PROBLEMA A RESOLVER: Edita las líneas que van desde el comienzo de los registros hasta la línea que contiene "ظاهرة ارتداء النساء", ambas incluidas, cambiando "Wohnung" por "Residenz" sin modificar nada más. Entrega únicamente esas líneas.

EXTRACTOS DE DATOS:
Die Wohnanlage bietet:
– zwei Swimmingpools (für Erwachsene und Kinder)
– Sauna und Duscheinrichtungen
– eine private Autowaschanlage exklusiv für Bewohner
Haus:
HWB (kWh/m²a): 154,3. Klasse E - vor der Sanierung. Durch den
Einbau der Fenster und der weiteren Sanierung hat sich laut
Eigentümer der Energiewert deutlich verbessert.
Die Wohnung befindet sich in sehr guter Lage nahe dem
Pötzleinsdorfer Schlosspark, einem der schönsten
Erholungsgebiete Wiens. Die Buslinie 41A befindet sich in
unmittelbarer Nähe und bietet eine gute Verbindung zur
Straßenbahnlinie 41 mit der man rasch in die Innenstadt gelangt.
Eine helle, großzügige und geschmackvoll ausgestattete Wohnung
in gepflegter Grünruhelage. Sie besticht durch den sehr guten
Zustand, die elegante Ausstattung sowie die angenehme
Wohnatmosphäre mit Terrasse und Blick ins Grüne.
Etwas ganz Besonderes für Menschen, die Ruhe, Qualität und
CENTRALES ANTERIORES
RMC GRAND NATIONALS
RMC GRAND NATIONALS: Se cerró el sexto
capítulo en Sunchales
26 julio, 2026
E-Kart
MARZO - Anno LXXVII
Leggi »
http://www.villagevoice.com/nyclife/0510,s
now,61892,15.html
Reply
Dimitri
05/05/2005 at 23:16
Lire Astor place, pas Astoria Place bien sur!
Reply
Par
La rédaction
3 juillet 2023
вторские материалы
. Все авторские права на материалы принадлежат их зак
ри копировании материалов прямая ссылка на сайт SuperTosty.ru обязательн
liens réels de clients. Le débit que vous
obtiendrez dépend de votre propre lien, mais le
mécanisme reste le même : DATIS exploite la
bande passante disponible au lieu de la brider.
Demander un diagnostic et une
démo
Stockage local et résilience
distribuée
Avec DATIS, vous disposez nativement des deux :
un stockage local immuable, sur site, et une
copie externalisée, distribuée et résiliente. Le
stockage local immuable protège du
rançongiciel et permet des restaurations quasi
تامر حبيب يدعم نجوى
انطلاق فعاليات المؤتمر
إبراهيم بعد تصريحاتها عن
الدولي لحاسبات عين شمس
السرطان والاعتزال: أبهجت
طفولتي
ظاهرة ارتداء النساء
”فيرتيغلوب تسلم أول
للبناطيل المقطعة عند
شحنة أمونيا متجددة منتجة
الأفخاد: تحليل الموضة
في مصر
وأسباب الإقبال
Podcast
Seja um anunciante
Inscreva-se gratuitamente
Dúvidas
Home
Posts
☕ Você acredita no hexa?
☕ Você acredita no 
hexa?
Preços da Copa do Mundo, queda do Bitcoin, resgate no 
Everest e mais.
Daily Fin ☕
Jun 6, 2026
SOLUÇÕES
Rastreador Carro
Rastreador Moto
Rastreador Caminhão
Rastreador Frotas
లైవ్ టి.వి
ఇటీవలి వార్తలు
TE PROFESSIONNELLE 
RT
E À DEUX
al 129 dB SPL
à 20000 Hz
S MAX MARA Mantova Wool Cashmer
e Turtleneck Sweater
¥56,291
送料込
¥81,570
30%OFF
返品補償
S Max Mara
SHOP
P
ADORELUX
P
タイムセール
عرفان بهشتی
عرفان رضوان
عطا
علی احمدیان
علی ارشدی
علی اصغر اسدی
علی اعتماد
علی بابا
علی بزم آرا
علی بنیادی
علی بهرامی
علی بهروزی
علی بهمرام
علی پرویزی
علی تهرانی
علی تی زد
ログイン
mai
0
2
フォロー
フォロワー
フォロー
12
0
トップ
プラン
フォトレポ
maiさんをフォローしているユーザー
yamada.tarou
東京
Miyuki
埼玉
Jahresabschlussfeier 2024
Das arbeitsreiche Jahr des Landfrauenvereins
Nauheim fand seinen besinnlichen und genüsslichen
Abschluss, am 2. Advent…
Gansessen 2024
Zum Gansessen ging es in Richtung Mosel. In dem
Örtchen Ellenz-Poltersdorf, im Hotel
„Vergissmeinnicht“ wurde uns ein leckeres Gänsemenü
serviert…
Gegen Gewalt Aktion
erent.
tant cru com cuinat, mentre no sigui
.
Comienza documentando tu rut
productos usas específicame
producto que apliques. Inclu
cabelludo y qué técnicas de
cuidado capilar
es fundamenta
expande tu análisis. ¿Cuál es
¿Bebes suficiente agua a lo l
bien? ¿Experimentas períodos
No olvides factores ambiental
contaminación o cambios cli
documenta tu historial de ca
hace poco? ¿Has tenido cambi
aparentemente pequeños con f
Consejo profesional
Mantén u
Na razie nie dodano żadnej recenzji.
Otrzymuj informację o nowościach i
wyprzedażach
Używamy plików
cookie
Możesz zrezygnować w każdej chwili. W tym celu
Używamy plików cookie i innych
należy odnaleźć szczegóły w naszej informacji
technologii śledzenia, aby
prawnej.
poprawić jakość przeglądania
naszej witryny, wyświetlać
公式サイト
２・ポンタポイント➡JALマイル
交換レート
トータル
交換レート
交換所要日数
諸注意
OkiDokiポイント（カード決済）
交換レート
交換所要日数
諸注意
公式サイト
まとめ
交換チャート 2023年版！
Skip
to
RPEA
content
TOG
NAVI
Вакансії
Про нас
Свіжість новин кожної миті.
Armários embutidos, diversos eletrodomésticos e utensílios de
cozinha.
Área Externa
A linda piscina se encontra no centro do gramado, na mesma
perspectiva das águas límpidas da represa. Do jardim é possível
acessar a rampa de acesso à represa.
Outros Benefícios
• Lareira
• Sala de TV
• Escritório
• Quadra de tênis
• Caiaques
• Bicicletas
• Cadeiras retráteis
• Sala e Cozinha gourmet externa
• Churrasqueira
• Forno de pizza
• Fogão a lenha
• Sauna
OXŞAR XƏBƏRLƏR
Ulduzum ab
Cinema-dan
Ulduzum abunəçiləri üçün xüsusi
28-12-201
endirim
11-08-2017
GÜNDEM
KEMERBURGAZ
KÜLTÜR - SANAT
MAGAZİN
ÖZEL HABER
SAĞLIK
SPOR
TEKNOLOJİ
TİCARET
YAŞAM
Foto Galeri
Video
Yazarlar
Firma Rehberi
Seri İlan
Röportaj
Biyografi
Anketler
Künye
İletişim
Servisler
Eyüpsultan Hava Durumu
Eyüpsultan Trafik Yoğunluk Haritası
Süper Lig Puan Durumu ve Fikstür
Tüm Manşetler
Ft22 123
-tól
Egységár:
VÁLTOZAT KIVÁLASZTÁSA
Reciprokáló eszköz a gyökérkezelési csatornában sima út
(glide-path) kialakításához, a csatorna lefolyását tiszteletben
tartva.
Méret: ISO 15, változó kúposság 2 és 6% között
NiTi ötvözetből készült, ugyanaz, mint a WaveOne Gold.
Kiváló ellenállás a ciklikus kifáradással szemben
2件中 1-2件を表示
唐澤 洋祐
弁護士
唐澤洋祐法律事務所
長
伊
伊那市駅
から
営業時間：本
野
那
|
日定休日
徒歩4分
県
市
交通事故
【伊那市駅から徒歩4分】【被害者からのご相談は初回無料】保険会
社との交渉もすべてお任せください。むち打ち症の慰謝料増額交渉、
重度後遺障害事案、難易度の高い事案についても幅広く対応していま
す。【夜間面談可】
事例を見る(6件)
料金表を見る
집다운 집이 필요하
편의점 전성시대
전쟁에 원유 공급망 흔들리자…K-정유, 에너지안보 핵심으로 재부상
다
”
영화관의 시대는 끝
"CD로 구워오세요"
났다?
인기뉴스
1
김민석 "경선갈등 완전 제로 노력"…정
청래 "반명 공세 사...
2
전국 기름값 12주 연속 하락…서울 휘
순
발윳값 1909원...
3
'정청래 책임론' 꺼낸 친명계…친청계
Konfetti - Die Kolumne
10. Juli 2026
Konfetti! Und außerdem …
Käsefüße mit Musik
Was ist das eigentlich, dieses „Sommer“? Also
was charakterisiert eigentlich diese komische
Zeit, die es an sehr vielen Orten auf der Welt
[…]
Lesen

RESULTADO ESPERADO:
Die Wohnanlage bietet:
– zwei Swimmingpools (für Erwachsene und Kinder)
– Sauna und Duscheinrichtungen
– eine private Autowaschanlage exklusiv für Bewohner
Haus:
HWB (kWh/m²a): 154,3. Klasse E - vor der Sanierung. Durch den
Einbau der Fenster und der weiteren Sanierung hat sich laut
Eigentümer der Energiewert deutlich verbessert.
Die Residenz befindet sich in sehr guter Lage nahe dem
Pötzleinsdorfer Schlosspark, einem der schönsten
Erholungsgebiete Wiens. Die Buslinie 41A befindet sich in
unmittelbarer Nähe und bietet eine gute Verbindung zur
Straßenbahnlinie 41 mit der man rasch in die Innenstadt gelangt.
Eine helle, großzügige und geschmackvoll ausgestattete Residenz
in gepflegter Grünruhelage. Sie besticht durch den sehr guten
Zustand, die elegante Ausstattung sowie die angenehme
Wohnatmosphäre mit Terrasse und Blick ins Grüne.
Etwas ganz Besonderes für Menschen, die Ruhe, Qualität und
CENTRALES ANTERIORES
RMC GRAND NATIONALS
RMC GRAND NATIONALS: Se cerró el sexto
capítulo en Sunchales
26 julio, 2026
E-Kart
MARZO - Anno LXXVII
Leggi »
http://www.villagevoice.com/nyclife/0510,s
now,61892,15.html
Reply
Dimitri
05/05/2005 at 23:16
Lire Astor place, pas Astoria Place bien sur!
Reply
Par
La rédaction
3 juillet 2023
вторские материалы
. Все авторские права на материалы принадлежат их зак
ри копировании материалов прямая ссылка на сайт SuperTosty.ru обязательн
liens réels de clients. Le débit que vous
obtiendrez dépend de votre propre lien, mais le
mécanisme reste le même : DATIS exploite la
bande passante disponible au lieu de la brider.
Demander un diagnostic et une
démo
Stockage local et résilience
distribuée
Avec DATIS, vous disposez nativement des deux :
un stockage local immuable, sur site, et une
copie externalisée, distribuée et résiliente. Le
stockage local immuable protège du
rançongiciel et permet des restaurations quasi
تامر حبيب يدعم نجوى
انطلاق فعاليات المؤتمر
إبراهيم بعد تصريحاتها عن
الدولي لحاسبات عين شمس
السرطان والاعتزال: أبهجت
طفولتي
ظاهرة ارتداء النساء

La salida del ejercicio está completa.